FT: How has your background as a soil scientist, handling data on a microscopic level, influenced your work on the Platform and handling data across the vast organization of CGIAR?
MD: After I finished my PhD at Cornell, I started working on molecular techniques for studying soil microorganisms and their possible response to genetically modified crops. I was using molecular data and tools from the National Center for Biotechnology Information (NCBI), and it was absolutely mind-blowing to see what they had done. Starting in the 1980s, NCBI recognized that unless the biomedical, genomics, genetics, and allied sectors started to share data then transformative insight and innovation would likely be elusive, despite the funding being invested in those sectors.
NCBI’s efforts began with an attempts to bring together publications and data from across domains in the biomedical and related sciences—including micro-level genetics and genomics data—employing consistent standards and formats which enable researchers to find data from different sources and very easily plug it into a number of analytical tools. I realized we needed a similar approach to enable transformative research and development in the agricultural sector. I have been wanting to build something akin to the NCBI for agriculture for a long time.
FT: You have also worked in the field as an agronomist, providing guidance for farmers to improve their agricultural production systems. How has that experience informed your work on the Platform?
MD: One of the goals of the Platform is to provide actionable options for farmers. As a field agronomist, I managed a project working with farmers in some of the poorest districts in Nepal. Most of the time, the farmers had simple questions: “What should I do this rice season? Should I direct seed rice or should I set up a nursery to transplant? If I direct seed, what variety should I use and how can I manage the crop for the highest yield?”
Leading that project made me realize how much better we needed to do in terms of managing our data and ensuring that we were utilizing previously generated data and information fully. The first thing I tried to do was standardize how the team I managed was collecting data. Despite my efforts to create templates for data collection, I received poorly-described data that required many days to format in order to perform meaningful analyses across the sites. It struck me as a terrible waste of time. Why couldn’t we get the data in shape at the collection point rather than at the very end?
When I had the opportunity to lead the OA-OD initiative, I realized that this was my opportunity to get these standards in place and build NCBI-like functionalities for agriculture. I believe that to transform agricultural research for development, we need to share data that is well-annotated, well-organized, standardized, and interoperable so it can be analyzed either by a human or by a computer.
We should be able to build better location-specific decision support to farmers by utilizing FAIR data for weather, crop varieties, management regimes and markets. For example, the rice farmer wanting to know whether to direct seed or transplant rice might be helped by a decision support tool that uses short to mid-term weather predictions and a model based on management, variety, and yield data.
FT: What are the greatest opportunities for the Big Data Platform?
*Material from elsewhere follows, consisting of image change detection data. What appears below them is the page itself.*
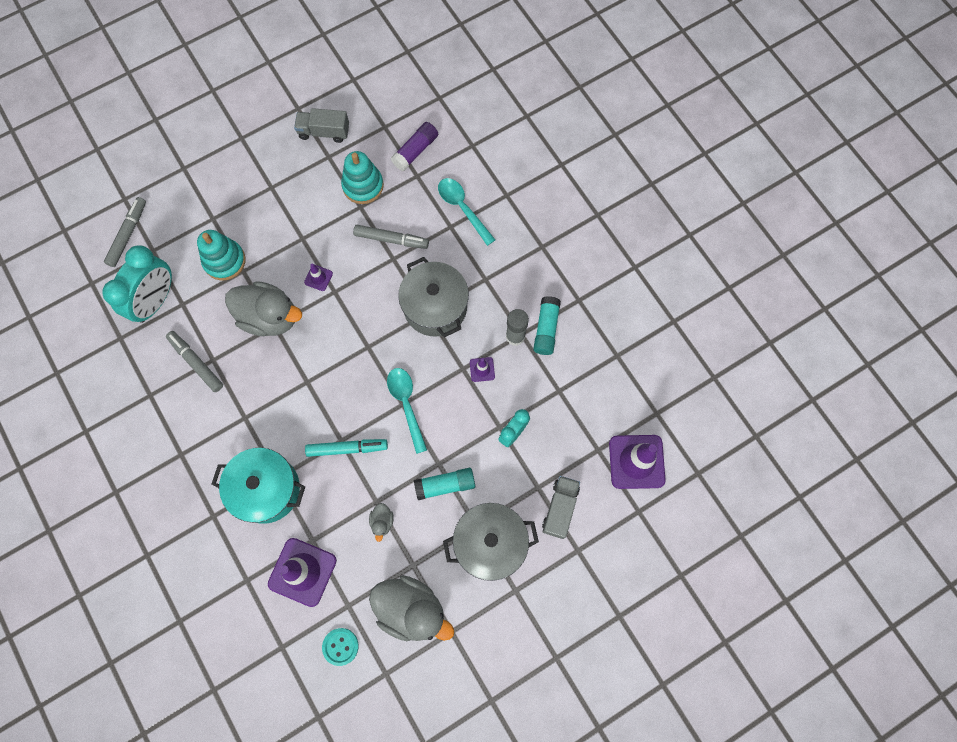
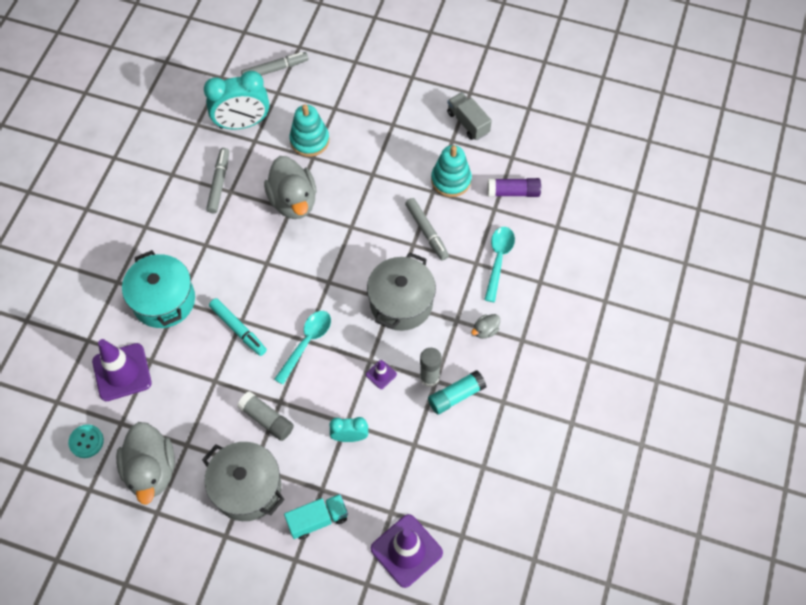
camera: 50 degrees right, 10 degrees down
purple traffic cone [304,263,333,291] -> none
grey duck [369,503,393,542] -> grey duck moved to [471,314,500,339]
turquoise glue stick [414,468,475,500] -> grey glue stick [237,391,294,441]
grey truck [542,476,580,539] -> turquoise truck [284,494,348,539]

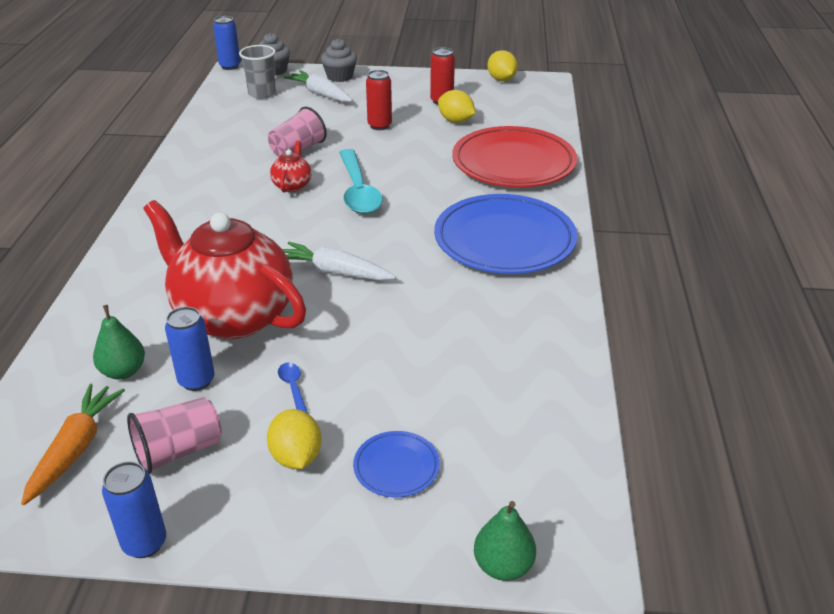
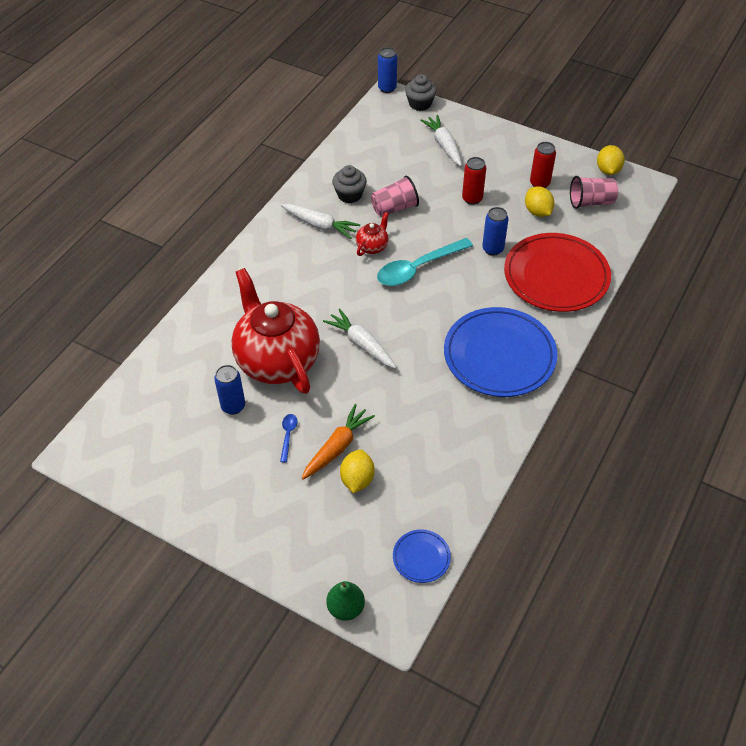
camera: 25 degrees right, 15 degrees up
orange carrot [21,384,125,505] -> orange carrot moved to [301,404,375,480]
green pear [93,305,145,379] -> none
blue can [102,461,166,558] -> blue can moved to [482,207,509,256]
pink cup [127,397,222,474] -> pink cup moved to [570,176,618,209]
grey cup [239,45,276,98] -> none
yellow lemon [267,409,322,469] -> yellow lemon moved to [340,449,375,493]
grey cupcake [321,39,357,82] -> grey cupcake moved to [332,165,367,203]
turquoise spoon [339,149,383,214] -> turquoise spoon turned 45 degrees clockwise [377,238,473,286]
blue plate [353,431,440,497] -> blue plate moved to [393,530,451,583]
none -> white carrot [281,204,360,239]

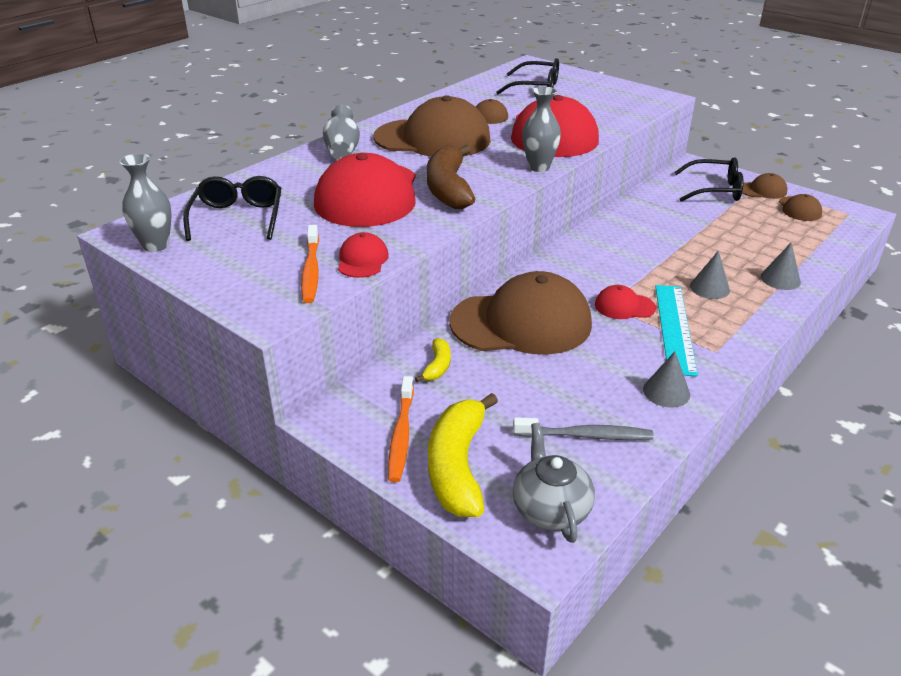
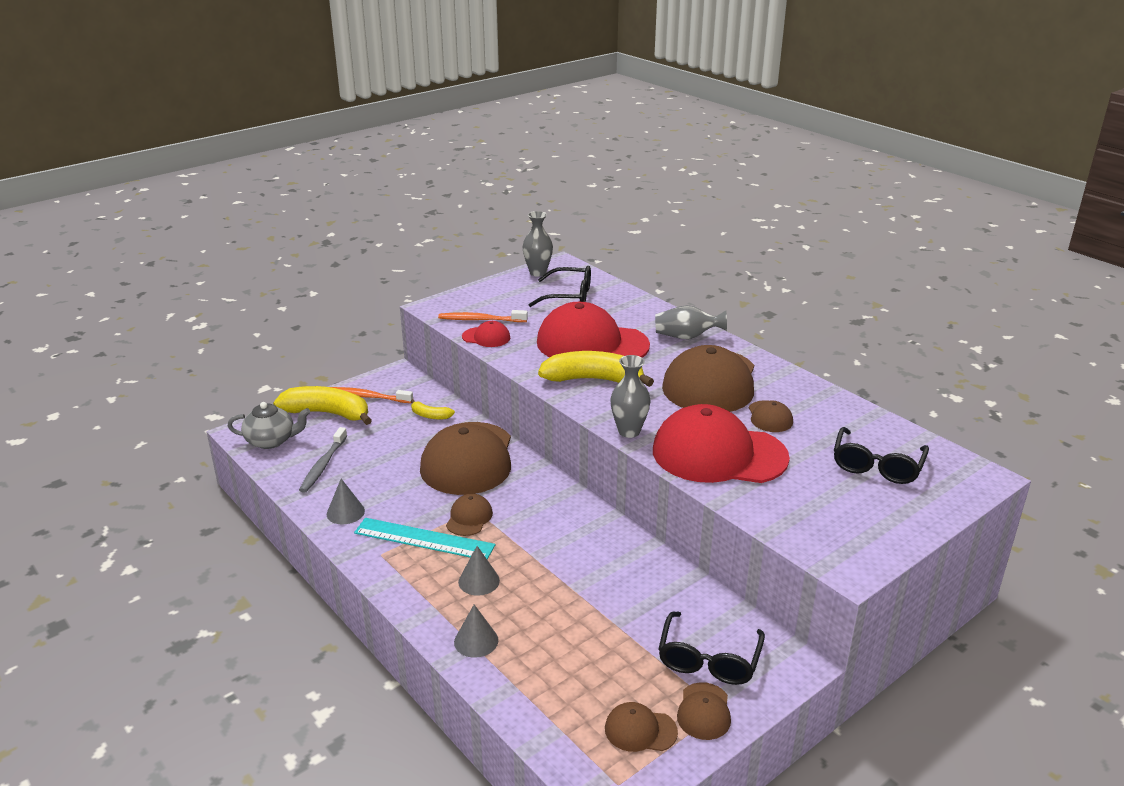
camera: 100 degrees right, 5 degrees down
brown banana [427,145,475,209] -> yellow banana [538,351,654,387]
red cap [595,285,656,319] -> brown cap [446,494,493,536]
MD: The first opportunity is simply to increase the return on investments into agricultural development. The second opportunity is to use data in a way that will make a difference for decision making on many levels: for farmers, policymakers, extension agents, and others. To be able to address global challenges requires that we have well-described, well-annotated, interoperable, reusable, machine-readable data. It takes time and money, but it can save much more time and money in the long run. There is also great opportunity in democratizing access to both data access and data sharing. We want to give researchers the means to not only find and use others’ data, but to also share their own research outputs.